First problem. Ammeter wired backwards?

Second problem ignition switch is not cutting off power to the coil/points sounds like.
With ignition off check voltage on + side of coil. should be about 6 v with points closed and 12V with points open.
 
yes on thresherman about the ballast resistor. If you read 12V on the + side of the coil with the points closed then you either need a ballast resistor or a coil with internal resistor. Napa has em for about $18. And the easiest fix for that.
 
First of all, your ammeter is wired backwards. REVERSE the leads.

Secondly, if the alternator is fairly new, obviously, someone didn't wire it up right. If you have a ONE WIRE ALTERNATOR - the single lead goes to the SOURCE SIDE OF THE AMMETER.

Is the tractor wired for positive or negative ground? With the alternator, people usually run these negative ground. THUS, the coil wires should be REVERSED.
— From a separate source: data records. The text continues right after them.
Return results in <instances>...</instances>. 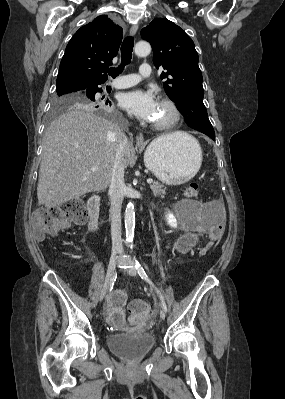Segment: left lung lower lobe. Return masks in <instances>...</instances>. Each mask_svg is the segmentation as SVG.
Listing matches in <instances>:
<instances>
[{"instance_id":"1","label":"left lung lower lobe","mask_w":285,"mask_h":399,"mask_svg":"<svg viewBox=\"0 0 285 399\" xmlns=\"http://www.w3.org/2000/svg\"><path fill=\"white\" fill-rule=\"evenodd\" d=\"M212 140H215V134L209 136Z\"/></svg>"}]
</instances>
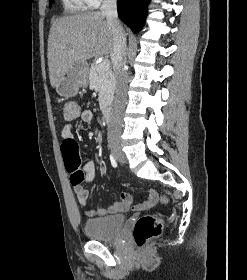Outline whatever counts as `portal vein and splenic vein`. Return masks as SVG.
Segmentation results:
<instances>
[{
    "label": "portal vein and splenic vein",
    "mask_w": 247,
    "mask_h": 280,
    "mask_svg": "<svg viewBox=\"0 0 247 280\" xmlns=\"http://www.w3.org/2000/svg\"><path fill=\"white\" fill-rule=\"evenodd\" d=\"M110 63L108 60H103L100 64H99V68L101 70H106L109 69Z\"/></svg>",
    "instance_id": "1"
}]
</instances>
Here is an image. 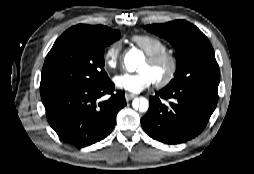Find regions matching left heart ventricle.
<instances>
[{
	"label": "left heart ventricle",
	"instance_id": "left-heart-ventricle-1",
	"mask_svg": "<svg viewBox=\"0 0 254 174\" xmlns=\"http://www.w3.org/2000/svg\"><path fill=\"white\" fill-rule=\"evenodd\" d=\"M140 71L148 72L154 81L161 80L165 77L168 71V64L166 62H162L157 65H151L145 60L139 67Z\"/></svg>",
	"mask_w": 254,
	"mask_h": 174
}]
</instances>
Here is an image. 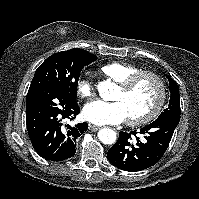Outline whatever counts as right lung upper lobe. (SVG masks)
I'll use <instances>...</instances> for the list:
<instances>
[{"mask_svg": "<svg viewBox=\"0 0 199 199\" xmlns=\"http://www.w3.org/2000/svg\"><path fill=\"white\" fill-rule=\"evenodd\" d=\"M70 50L75 51V52H82V51H85V50H83V49H77V48H75V49H70Z\"/></svg>", "mask_w": 199, "mask_h": 199, "instance_id": "right-lung-upper-lobe-1", "label": "right lung upper lobe"}]
</instances>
Lastly, an engine that kills itself for no apparent reason after running fine for a while indicates a condenser problem. Replace condenser. (Either that - OR you have a FUEL PROBLEM, which would be that the carb is running out of gas at higher rpms - to fix, clean tank, replace sediment bowl strainer, and make sure carb has a steady flow of fuel)
 
is this the resistor? As for the ground, it's neg. I think it's getting plenty of fuel. The tractor smokes quite a bit when it comes back to life. I'll change the condenser first. I think it's a 12v coil. It's identical to the one on my 12v W6. I guess this don't sound as serious as I thought. I think I'll start putzing with it tonight, yet. Thanks Guys! - Mike
PhotoMoto0056.jpg
 
It sounds like to me that your electrical system has been changed from Positive ground to Negative ground. IF so you will have to reverse the leads on the amp meter as well as on the coil. This would explain the engine cutting out at 3/4 throttle.